A. We didn’t stop it, but what we did was well-intentioned. We published the three-year life cycle to support the objective ARFORGEN model. Unfortunately, we’re not going to be able to implement that until the end of 2011, when we finish our growth and have all the new units on board.
What was happening was we weren’t able to deliver on what we were doing. Life cycle is still a major part of this expeditionary force we’re trying to build. The reality of it is if you have a 15-month dwell, your life cycle is 27 months and you run the life cycle from halfway through the six-month reset model on the beginning to halfway through the six-month reset model at the end.
So you have about 90 days to build the team, you go into your nine months of training, you do your year deployment and then you have 90 days on the other end. That’s the life cycle.
We came across this as we were implementing the pilot reset model because one of the units we picked was one of the Alaska units that was on life cycle. We got all disconnected on the personnel part because they had these promises of a three-year life cycle and we couldn’t deliver it.
When we get the personnel systems lined up to support it, the intent is we’re able to deploy these units without stop-loss because everybody’s on a cycle.
Q. What drove the need to put the implementation of unit manning on hold until 2011?
A. The driver was getting us on the ARFORGEN model, and it’s a huge change because to put ourselves on this rotation readiness cycle, we have to change how we do people, how we do training, how we do education, how we equip, how we report. It’s a major change, but I think it’s exactly what we need. We see the future as one of persistent conflict. We’re going to be involved or engaged, maybe not like we are in Iraq and Afghanistan, but there is going to be a lot of stuff like that around the world, so we need to have a stream of folks trained, equipped and prepared to go out and do these things, active, Guard and Reserve.
Q. You have strong recruiting and retention numbers. Do you think you’ll arrive at 547,000 early?

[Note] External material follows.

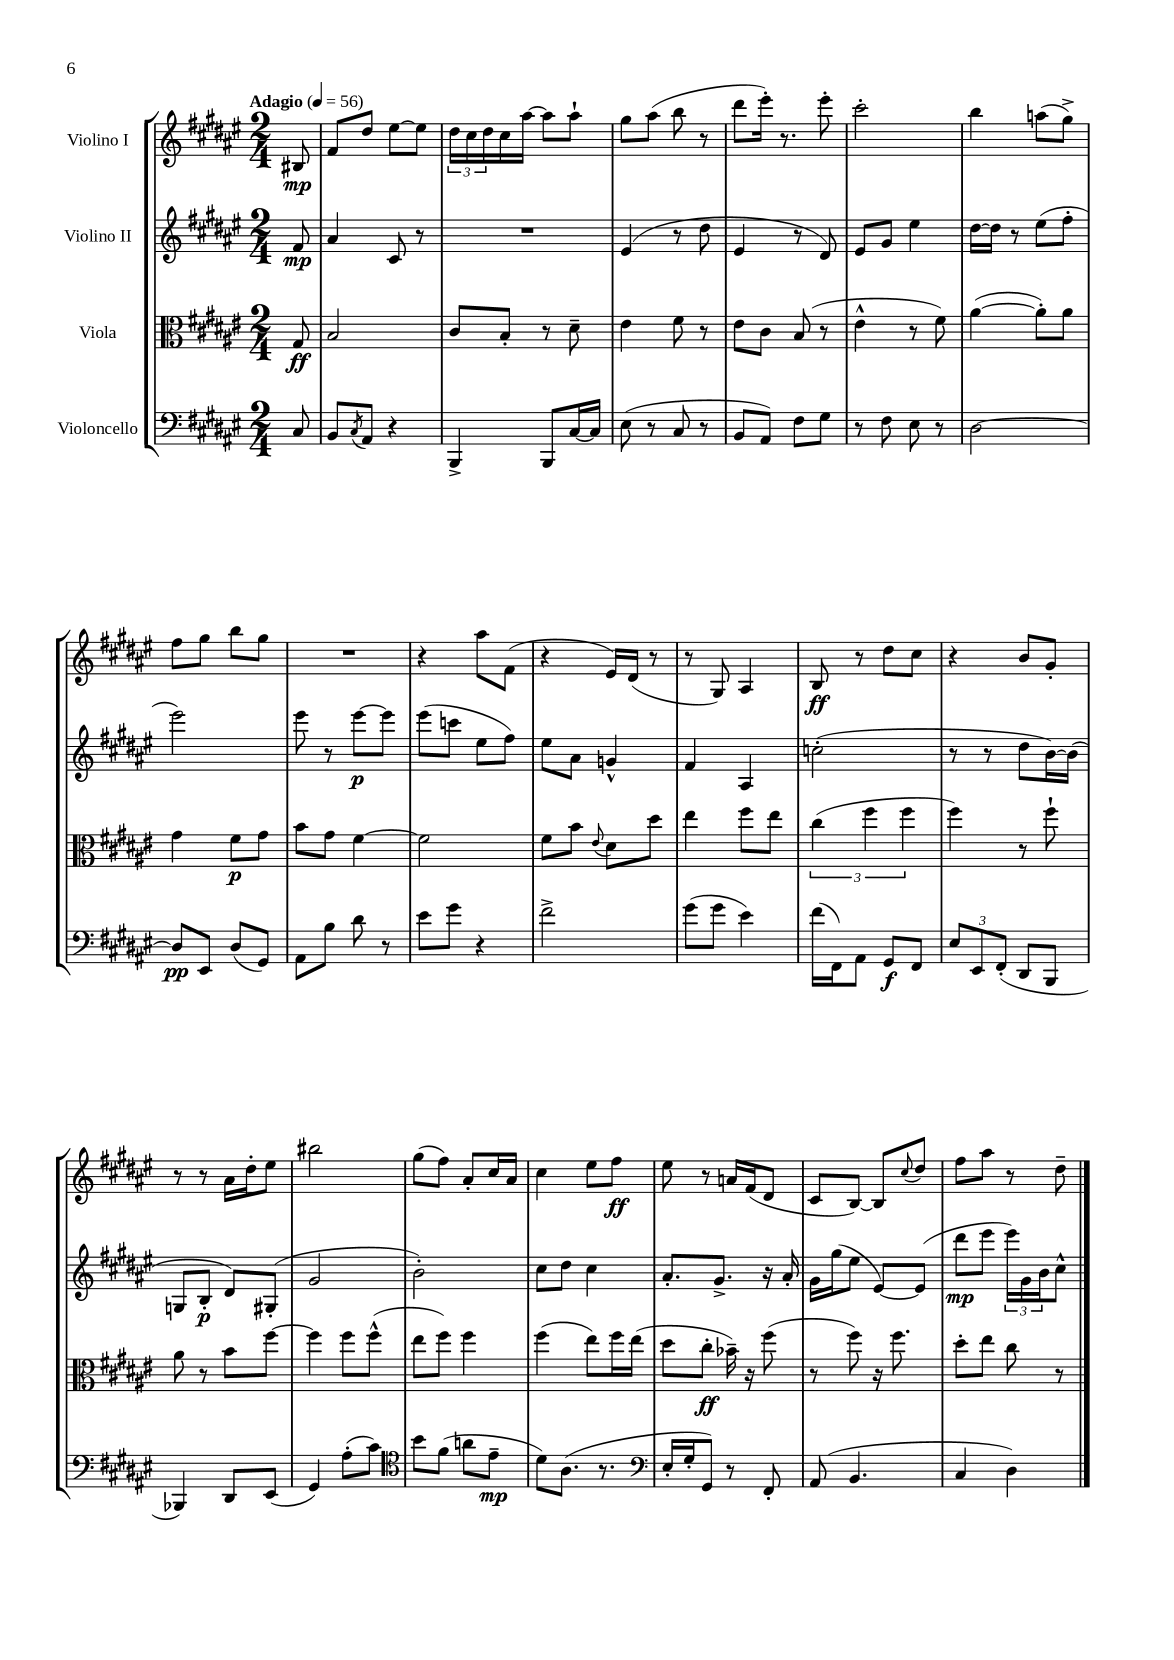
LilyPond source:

A. We may, but you know we accelerated it by two years already to 2010, and we’re going to meet it by 2010 right now. If we make it earlier than that, it might be a month or some months early; we’re not going to make it a year early. We purposely brought those people in by 2010, and we won’t finish building the units until 2011.
Q. Could you go larger?
A. That’s the $64,000 question. What I’ve asked the staff to do is design me the best Army you can build with 1.1 million [people], and that’s with active, Guard and Reserve. Assume this level of access to the Guard and Reserve, and tell me where the holes are and let me decide whether we need to be bigger or not. We’re doing some of that work because I’m sure that question is going to be asked by the new administration, and we need an answer.
But the last thing I want to do is build a big force that we can’t afford to man, train, equip and sustain at the levels we need. I came into a hollow Army; I don’t want to go out from a hollow Army.
The other question is, big enough to do what? What do you want us to do? Rotation schedules depend on demand.
Q. Do you have any early studies to tell you a bigger number is what you want?
A. There are lots of studies going on to see not only how big should the Army be, but how big should the armed forces of the United States be. If the new president came in and said, “Gen. Casey, assuming an era of persistent conflict, what number would you like to have total. Do you have a number?” — I’d tell them.
Q. Is this something you’ve been asked to do by the candidates or Congress?
A. No. It’s stuff we have to do. That’s my job, to say, “Hey, this is what you want me to do, and this is what we need to do it.”
By Gina Cavallero in Washington.
Service profile
2009 budget request: $51.8 billion, up $5.5 billion from 2008.
Troops: Active-duty, 538,128; Reserve, 189,000; National Guard, 350,000, as of July 31.
Major procurements: Future Combat Systems, Joint Light Tactical Vehicle, Joint Tactical Radio System, and many repairs and upgrades to vehicles and aircraft returning from the wars in Iraq and Afghanistan.